Required tasks:
**1.** In the column about the Knicks, what was the final score of their win over the Wizards?
**2.** Write out the Knicks column from "You might think the" to "Not by choice.".
**3.** Extend the column about Tom Thibodeau and the Knicks, beginning after its final sentence.

Text excerpt:
══════

You might think Tom Thibodeau would be tempted to take full advantage of a game like the one the Knicks played Tuesday night at Madison Square Garden, a game in which they led by 20 by the end of the first half and by 30 midway through the third quarter, a game that might’ve been mercy-ruled if such legislation existed.
You might think the Knicks’ coach, who sees his team play so many close games, who demands maximum effort every minute of those games, might see a game like this 131-113 breeze over the Wizards as an opportunity to give guys like Julius Randle and RJ Barrett the equivalent of some lieu time, let the walk-ons play, maybe have a seat for himself, take a deep breath or three, chill.
You might th— …
Um … never mind. It’s hard to type any of that with a straight face. We have seen Thibodeau’s work from a distance for a decade and up close for 44 games now, which is more than enough to understand that this is part of the Thibodeau tapestry. There are no nights off. There are no possessions off. There is no garbage time. Not by choice.

══════

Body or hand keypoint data

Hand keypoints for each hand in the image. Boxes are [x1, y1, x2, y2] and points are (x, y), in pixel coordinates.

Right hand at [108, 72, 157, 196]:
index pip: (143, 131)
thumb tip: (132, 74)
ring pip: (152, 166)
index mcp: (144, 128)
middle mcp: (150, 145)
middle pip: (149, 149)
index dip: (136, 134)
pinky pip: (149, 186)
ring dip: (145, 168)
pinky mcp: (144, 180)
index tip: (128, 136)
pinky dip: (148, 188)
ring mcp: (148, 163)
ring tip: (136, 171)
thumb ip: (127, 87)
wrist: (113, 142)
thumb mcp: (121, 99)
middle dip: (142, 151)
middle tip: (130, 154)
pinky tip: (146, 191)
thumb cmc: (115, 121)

══════

Per-task outputs:
**1.** 131-113

**2.**
You might think the Knicks’ coach, who sees his team play so many close games, who demands maximum effort every minute of those games, might see a game like this 131-113 breeze over the Wizards as an opportunity to give guys like Julius Randle and RJ Barrett the equivalent of some lieu time, let the walk-ons play, maybe have a seat for himself, take a deep breath or three, chill.
You might th— …
Um … never mind. It’s hard to type any of that with a straight face. We have seen Thibodeau’s work from a distance for a decade and up close for 44 games now, which is more than enough to understand that this is part of the Thibodeau tapestry. There are no nights off. There are no possessions off. There is no garbage time. Not by choice.

**3.**
“We’re striving to be a 48-minute team,” Thibodeau said when the drubbing of Washington was complete, and he takes that sentence as seriously as a tax audit.
He leans on the guys he trusts, asks them to lean on each other, demands that they run through the tape, even if the other guy waves a white flag (neither Russell Westbrook nor Bradley Beal played a second of the fourth quarter for the Wizards). It sometimes drives the cognoscenti of social media to distraction, but that’s who he is. That’s always been who he is.
That’s how he coaches. And when a coach does as much good as Thibodeau has done — and it’s hard to remember a Knicks coach, even Pat Riley, who had such a profound impact in his first 44 games on the job — you accept the quirks that go with it.
He wouldn’t call them quirks, of course.
He’d call them standards.
“You want to learn,” Thibodeau said, “and every game will teach you things, show you the things you’re doing well and not doing as well as you’d like. What we’re doing every day is concentrating on playing our best at the end and you need everyone to buy in, sacrificing for the team, putting the team first. You look back and you’ve made a quantum leap.”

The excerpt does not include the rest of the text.